3. Exploratory Data Analysis: Top 15 Offense Groups - eliasmelul/CrimeInvestigation GitHub Wiki
Exploratory Data Analysis I
Due to the nature of our data, we decided to explore the datasets in terms of the frequency of the number of daily crimes, categorical variables, such as the offense group and the day of the week, weather predictors and time series.
Figure 1. Boxplot on the Frequency for Each Offense Group
As seen on Figure 1, a boxplot was constructed to display the frequencies for each offense category listed in the dataset. There are 67 categories of crime. The outliers observed for all the crimes are seen to be higher in frequency, and the crimes that tend to be more common have a much larger frequency than the mean crime frequency by type. We can observe that most crimes can be represented by a small number of offenses. More specifically, the top 15 most frequent offense group represent 75% of the total crimes, as can be observed from the Pareto Chart below.

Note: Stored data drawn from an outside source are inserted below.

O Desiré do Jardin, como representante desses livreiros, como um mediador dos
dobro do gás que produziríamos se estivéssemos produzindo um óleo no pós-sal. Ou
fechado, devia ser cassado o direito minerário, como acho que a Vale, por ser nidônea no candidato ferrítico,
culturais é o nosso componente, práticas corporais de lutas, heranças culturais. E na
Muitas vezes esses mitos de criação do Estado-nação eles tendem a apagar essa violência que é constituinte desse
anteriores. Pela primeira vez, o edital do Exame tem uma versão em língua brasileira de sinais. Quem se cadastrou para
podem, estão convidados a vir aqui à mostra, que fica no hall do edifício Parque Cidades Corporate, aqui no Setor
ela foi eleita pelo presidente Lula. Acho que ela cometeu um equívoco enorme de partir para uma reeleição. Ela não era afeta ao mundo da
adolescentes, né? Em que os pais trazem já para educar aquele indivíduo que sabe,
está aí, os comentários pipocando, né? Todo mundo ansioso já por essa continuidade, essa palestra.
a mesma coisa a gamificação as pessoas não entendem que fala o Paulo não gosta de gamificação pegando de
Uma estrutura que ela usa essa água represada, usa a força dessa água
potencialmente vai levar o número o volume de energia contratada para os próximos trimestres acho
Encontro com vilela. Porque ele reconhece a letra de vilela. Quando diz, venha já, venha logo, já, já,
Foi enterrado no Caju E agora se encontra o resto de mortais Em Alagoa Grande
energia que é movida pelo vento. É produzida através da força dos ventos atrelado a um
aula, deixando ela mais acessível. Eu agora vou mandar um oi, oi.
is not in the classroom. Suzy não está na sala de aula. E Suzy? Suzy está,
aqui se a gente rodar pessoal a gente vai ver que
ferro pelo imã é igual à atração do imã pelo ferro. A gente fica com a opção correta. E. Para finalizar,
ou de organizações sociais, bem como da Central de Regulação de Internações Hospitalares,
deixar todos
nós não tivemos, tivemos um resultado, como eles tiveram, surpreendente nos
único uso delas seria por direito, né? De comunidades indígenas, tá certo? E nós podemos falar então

Figure 2: The Pareto Chart shows that around 75% of crimes are part of the top 15 most frequent offense groups. Note that representation above has been “cut” to hide infinitesimally small frequency offense groups.
Figure 3. Boxplot on the Frequency for the Top 15 Offense Group
Figure 3 takes a closer look into the 15 highest offense groups and their daily crime frequency as displayed on Figure 1. As seen on this figure, Motor Vehicle Accident Response is by far the most common crime, followed by Larceny, Medical Assistance, Investigate Person and Other. Note the high-leverage outliers of Towed and Other.